What to do - Search the entries below for "vfov_deg: 18.9". Give that line and all the lines after it again, exactly, through the last, without pictures.
Data listing START
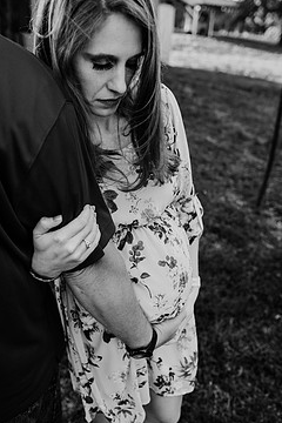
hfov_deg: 43.6
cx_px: 130
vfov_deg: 61.9
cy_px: 202
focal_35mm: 30
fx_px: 352
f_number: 2.8
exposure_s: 1/320
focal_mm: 24
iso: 160
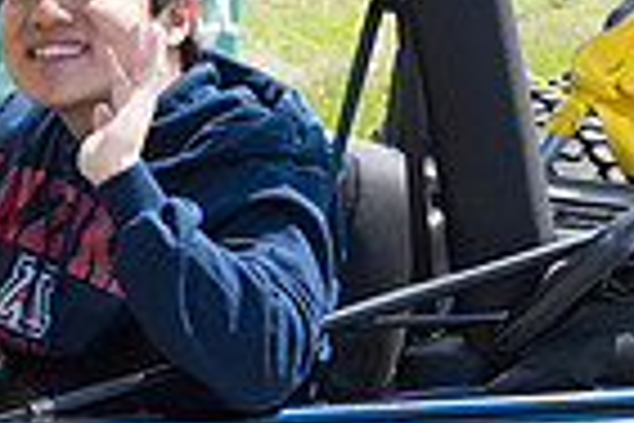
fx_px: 4191
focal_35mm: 238
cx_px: -432
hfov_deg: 8.4
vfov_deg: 5.8
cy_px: 241
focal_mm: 58
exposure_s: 1/800
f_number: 7.1
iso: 1000
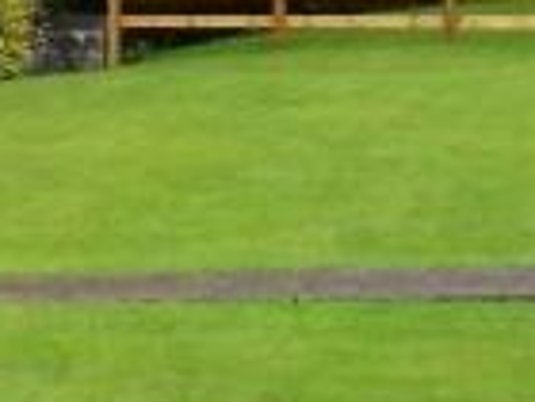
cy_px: 2
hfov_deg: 12.0
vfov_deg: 9.6
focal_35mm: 154
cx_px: -361
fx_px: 2380
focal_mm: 5.6
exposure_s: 1/250
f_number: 5.6
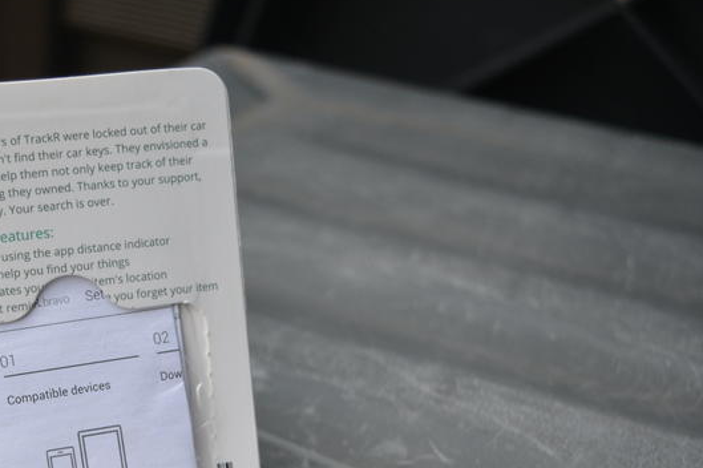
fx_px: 1385
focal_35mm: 71
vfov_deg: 18.9
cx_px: 84
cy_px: 402
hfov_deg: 27.6
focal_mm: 25
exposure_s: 1/60
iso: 450
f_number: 4
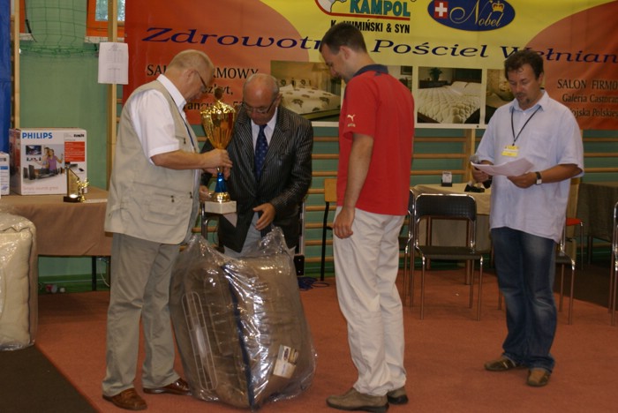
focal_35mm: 60
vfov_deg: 22.7
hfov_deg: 33.4
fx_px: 1031
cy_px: 206
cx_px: 309
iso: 400
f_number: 5.6
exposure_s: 1/60
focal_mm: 40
Data listing END
Exercise output -
vfov_deg: 18.9
cx_px: 84
cy_px: 402
hfov_deg: 27.6
focal_mm: 25
exposure_s: 1/60
iso: 450
f_number: 4
focal_35mm: 60
vfov_deg: 22.7
hfov_deg: 33.4
fx_px: 1031
cy_px: 206
cx_px: 309
iso: 400
f_number: 5.6
exposure_s: 1/60
focal_mm: 40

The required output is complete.